Quando le differenze di voto non sono solo più il prodotto di divergenti opinioni ideologiche (come nei regimi democratici) o delle informazioni disponibili agli elettori (come nei regimi autoritari) ma emergono da percezioni della realtà che sconfinano nell’ambito della patologia psichiatrica, le conseguenze per la coesione sociale si fanno disastrose, soprattutto quando queste allucinazioni collettive vengono alimentate, manipolate e strumentalizzate dalla classe politica. Non solo, ma l’abbandono dell’ambito cognitivo della razionalità, vanifica anche la possibilità di colmare le nostre differenze di opinione attraverso un dialogo e un proficuo scambio di informazioni, proprio come due persone che non possono comunicare perché parlano lingue diverse.
La conseguenza più catastrofica di ciò è che, quando questa comunicazione viene meno, persino l’evidenza dei fatti cessa di essere tale.
In aggiunta ai deliri sui democratici pedofili e sui riti satanici praticati nelle pizzerie di Washington, gli aderenti alle teorie complottistiche di QAnon, erano anche convinti che dopo l’elezione presidenziale del 2020, Donald Trump sarebbe stato reinsediato alla Casa Bianca il 20 gennaio 2021, giorno dell’inaugurazione di Joe Biden.
Quando questo, ovviamente non si è verificato, la narrativa prevalente si è prontamente trasformata spostando, in base ad una teoria altrettanto assurda, la data della “resurrezione trumpiana” al 4 marzo.

------------------------------

— Azione richiesta 1 —
Le seguenti affermazioni concordano con il brano su QAnon e la coesione sociale? Rispondi sì o no a ciascuna, citando alla lettera le parole decisive del brano: (a) gli aderenti a QAnon erano convinti che Trump sarebbe tornato alla Casa Bianca il giorno dell'inaugurazione di Biden; (b) nei regimi autoritari le differenze di voto nascono da divergenti opinioni ideologiche; (c) la nuova data della "resurrezione trumpiana" fu spostata al 4 marzo.
— Azione richiesta 2 —
Come potrebbe proseguire il brano su QAnon e la coesione sociale dopo l'ultima frase? Scrivine il seguito.

— Estratto dei dati —

------------------------------

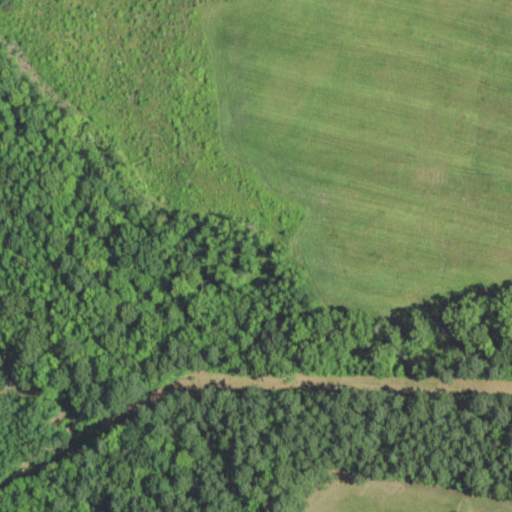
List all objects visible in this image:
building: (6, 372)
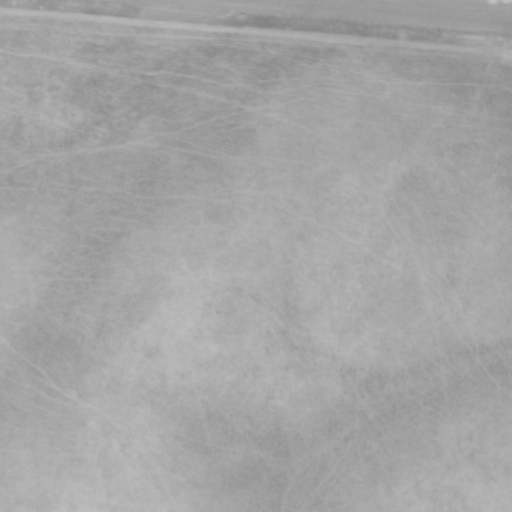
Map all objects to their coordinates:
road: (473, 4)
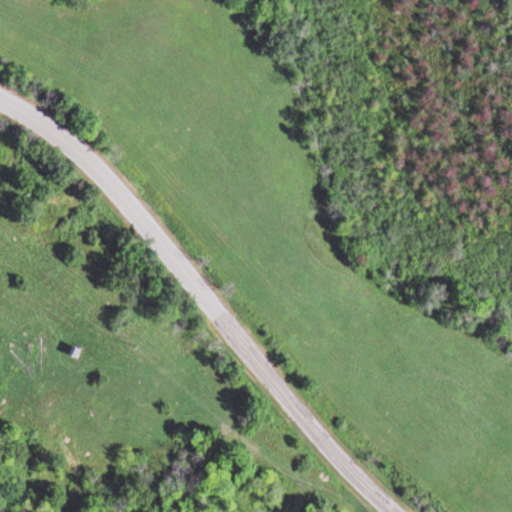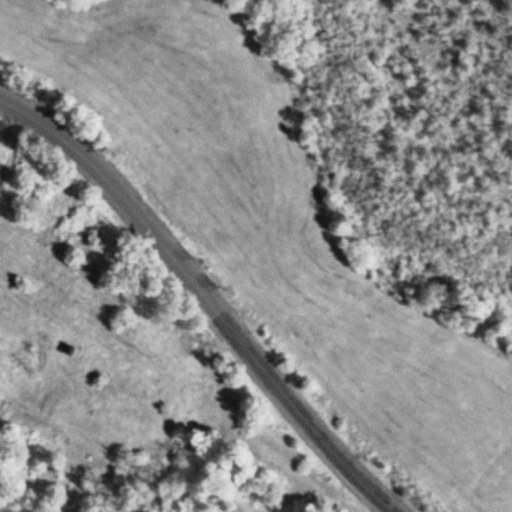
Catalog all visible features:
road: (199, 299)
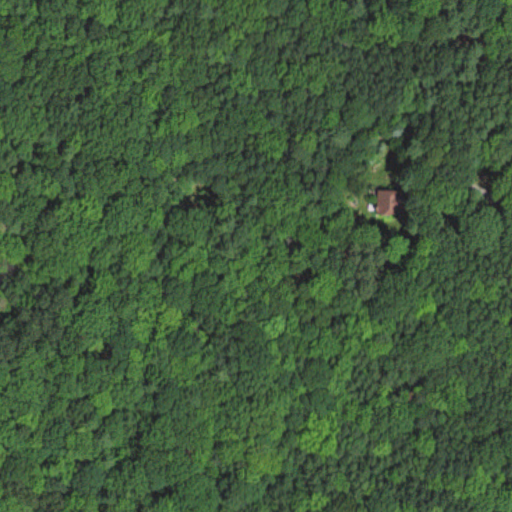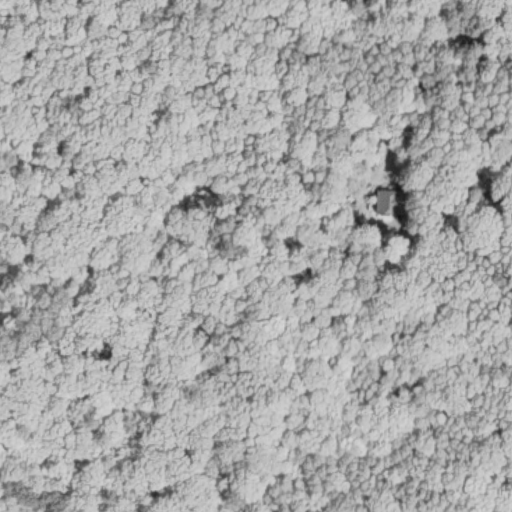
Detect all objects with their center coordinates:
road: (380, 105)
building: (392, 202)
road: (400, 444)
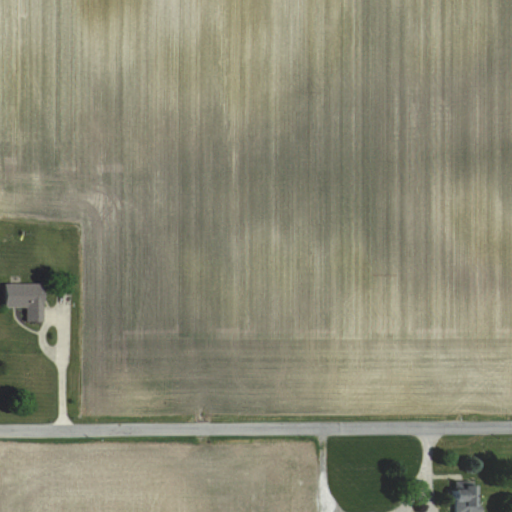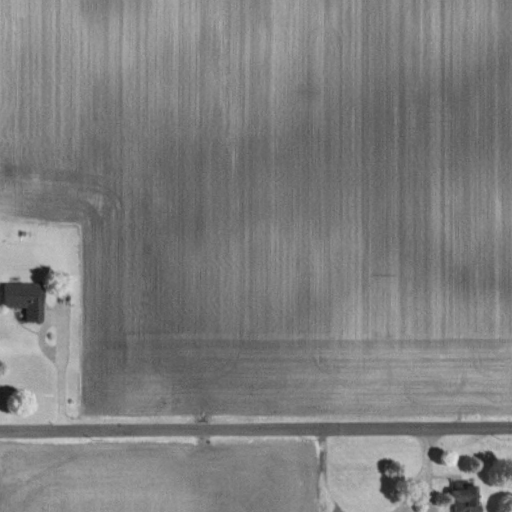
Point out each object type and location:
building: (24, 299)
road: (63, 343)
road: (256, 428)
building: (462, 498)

------------------------------

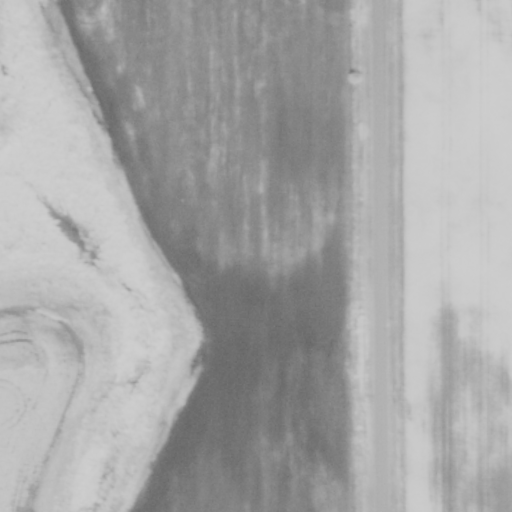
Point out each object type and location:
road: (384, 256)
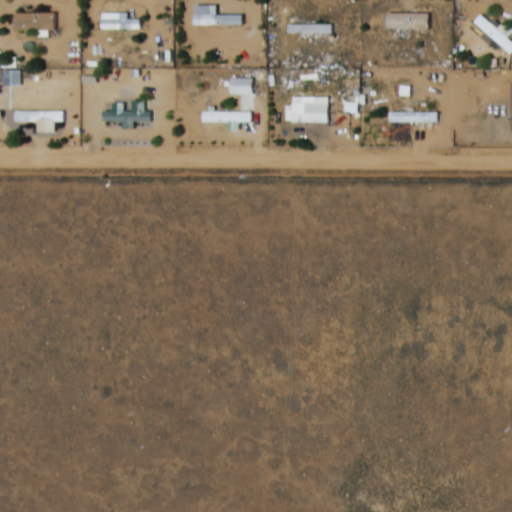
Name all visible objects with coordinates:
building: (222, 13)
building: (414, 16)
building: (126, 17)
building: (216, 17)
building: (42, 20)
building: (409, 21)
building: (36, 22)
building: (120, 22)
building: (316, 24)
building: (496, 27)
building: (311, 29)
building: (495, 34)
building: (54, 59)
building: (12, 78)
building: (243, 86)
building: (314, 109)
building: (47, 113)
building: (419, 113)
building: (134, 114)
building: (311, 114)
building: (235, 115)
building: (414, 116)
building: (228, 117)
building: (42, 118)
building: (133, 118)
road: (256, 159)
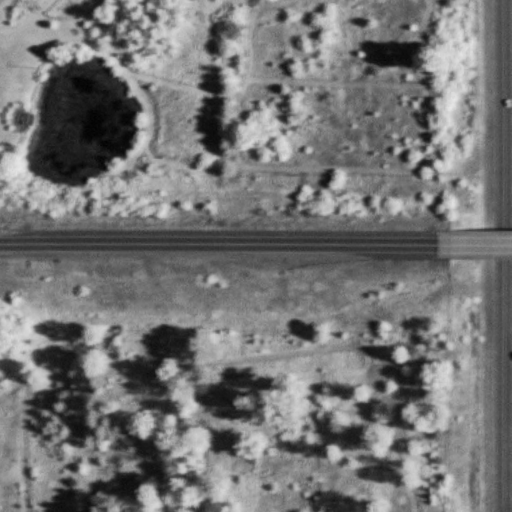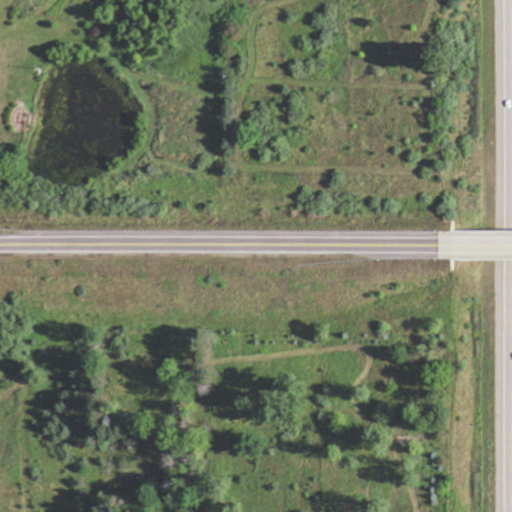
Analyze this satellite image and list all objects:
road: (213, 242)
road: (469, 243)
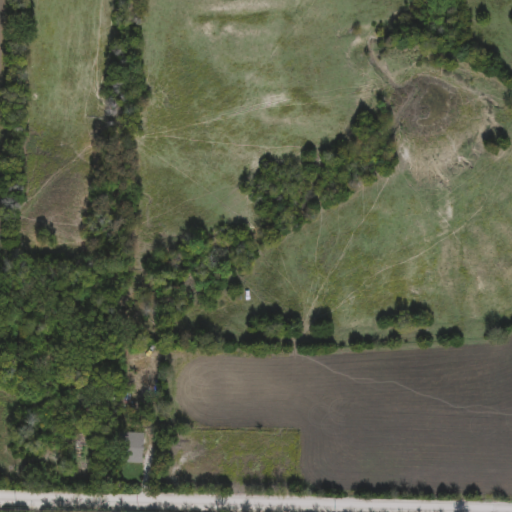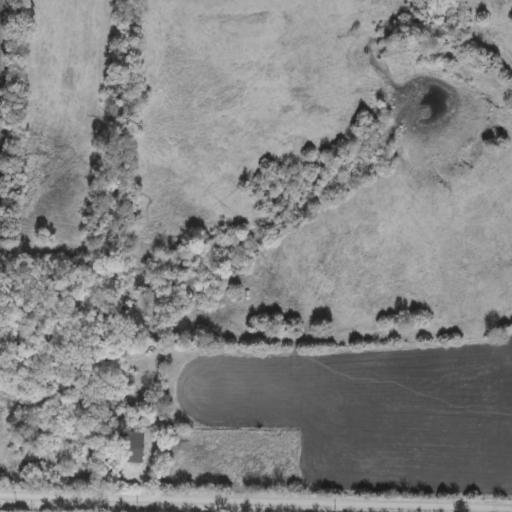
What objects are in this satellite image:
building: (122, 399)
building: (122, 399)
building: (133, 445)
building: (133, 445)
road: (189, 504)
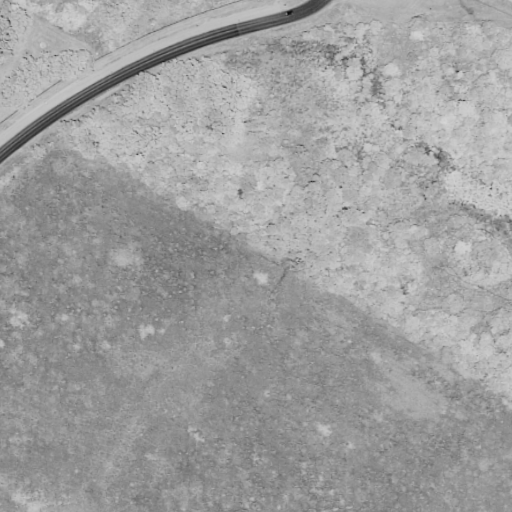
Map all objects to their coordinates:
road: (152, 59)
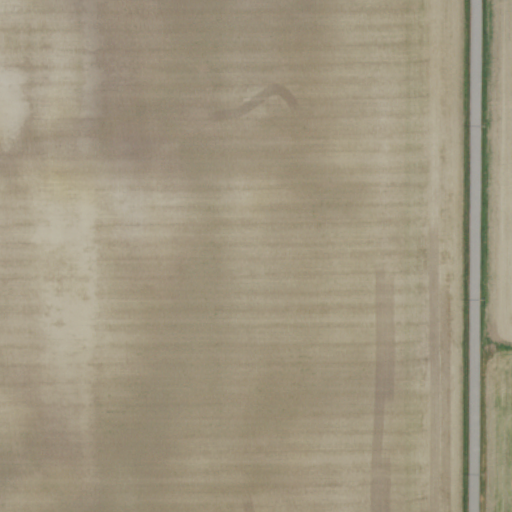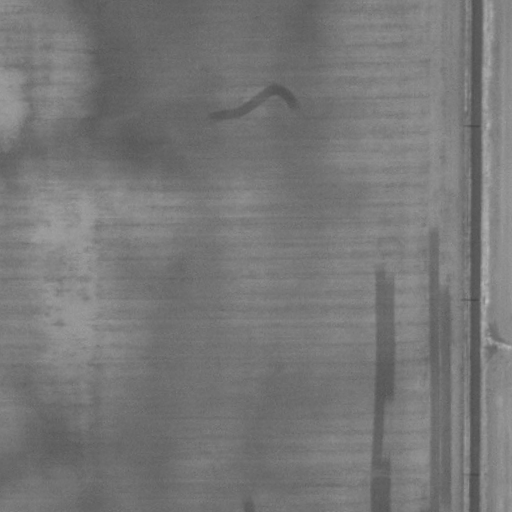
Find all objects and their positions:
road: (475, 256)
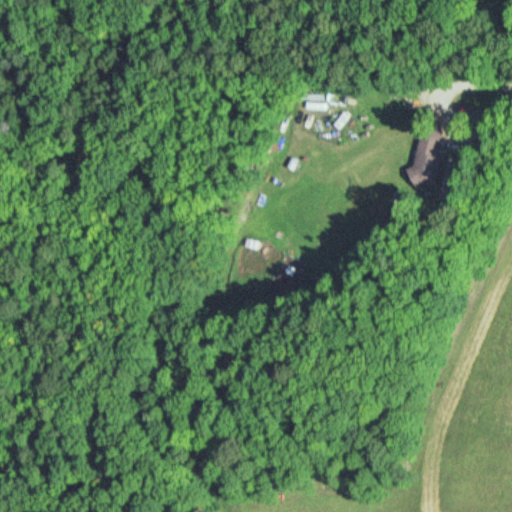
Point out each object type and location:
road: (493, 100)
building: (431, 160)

------------------------------

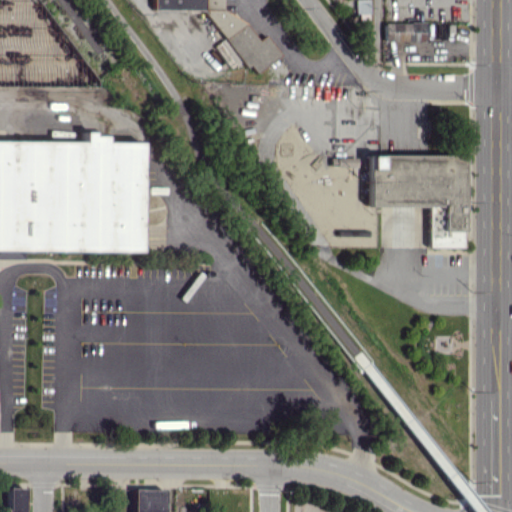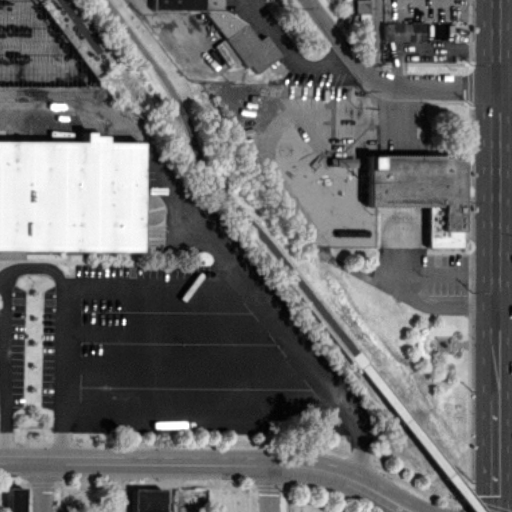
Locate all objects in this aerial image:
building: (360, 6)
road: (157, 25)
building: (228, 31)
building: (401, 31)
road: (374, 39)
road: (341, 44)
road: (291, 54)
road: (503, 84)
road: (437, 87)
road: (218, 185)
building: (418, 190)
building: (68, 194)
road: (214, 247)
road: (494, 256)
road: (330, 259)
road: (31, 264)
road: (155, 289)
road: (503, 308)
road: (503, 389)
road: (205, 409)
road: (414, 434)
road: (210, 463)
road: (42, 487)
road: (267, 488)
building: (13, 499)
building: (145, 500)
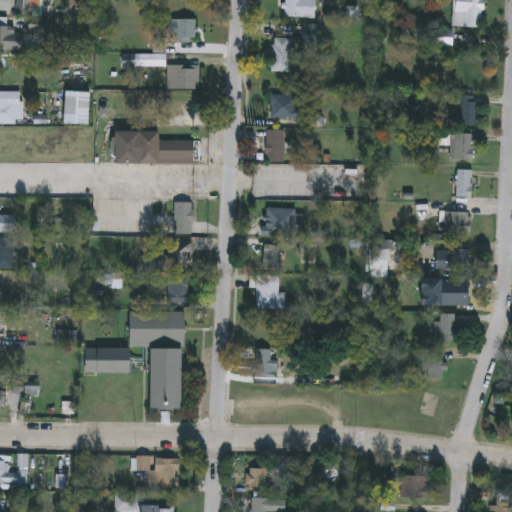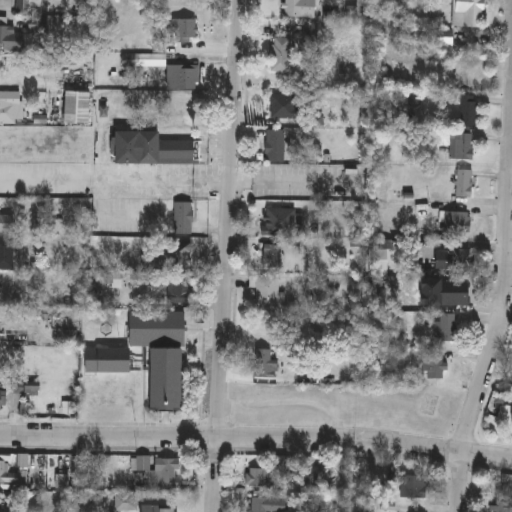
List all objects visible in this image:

------------------------------

— Esito del compito 1 —
(a) Sì: "Donald Trump sarebbe stato reinsediato alla Casa Bianca il 20 gennaio 2021, giorno dell’inaugurazione di Joe Biden".
(b) No: "divergenti opinioni ideologiche (come nei regimi democratici) o delle informazioni disponibili agli elettori (come nei regimi autoritari)".
(c) Sì: "la data della “resurrezione trumpiana” al 4 marzo".

— Esito del compito 2 —
Quando, passato il 4 marzo, Joe Biden è apparso ancora saldamente al comando del paese, i Qanonimi hanno cambiato nuovamente i termini della “profezia” fissando la data del “miracolo” per il 20 marzo.
Sfortunatamente, neanche l’arrivo della primavera ha realizzato i loro sogni golpisti e così le date dell’attesa restaurazione sono state ulteriormente aggiornate prima al 13 agosto e, quando ancora una volta non è successo nulla, al 25 novembre.
La resurrezione delle fortune politiche trumpiane non è la sola psicosi di massa che affligge le frange del movimento conservatore americano. A novembre scorso un gruppo di “IQ-anomali” si è riunito a Dallas in attesa di un’altra resurrezione, questa volta non politica ma letterale: quella del presidente John Fitzgerald Kennedy! Quando l’auspicato ritorno di JFK non è avvenuto, i nostri eroi hanno immediatamente cambiato pronostico basando la nuova data sul calendario giuliano anziché su quello gregoriano!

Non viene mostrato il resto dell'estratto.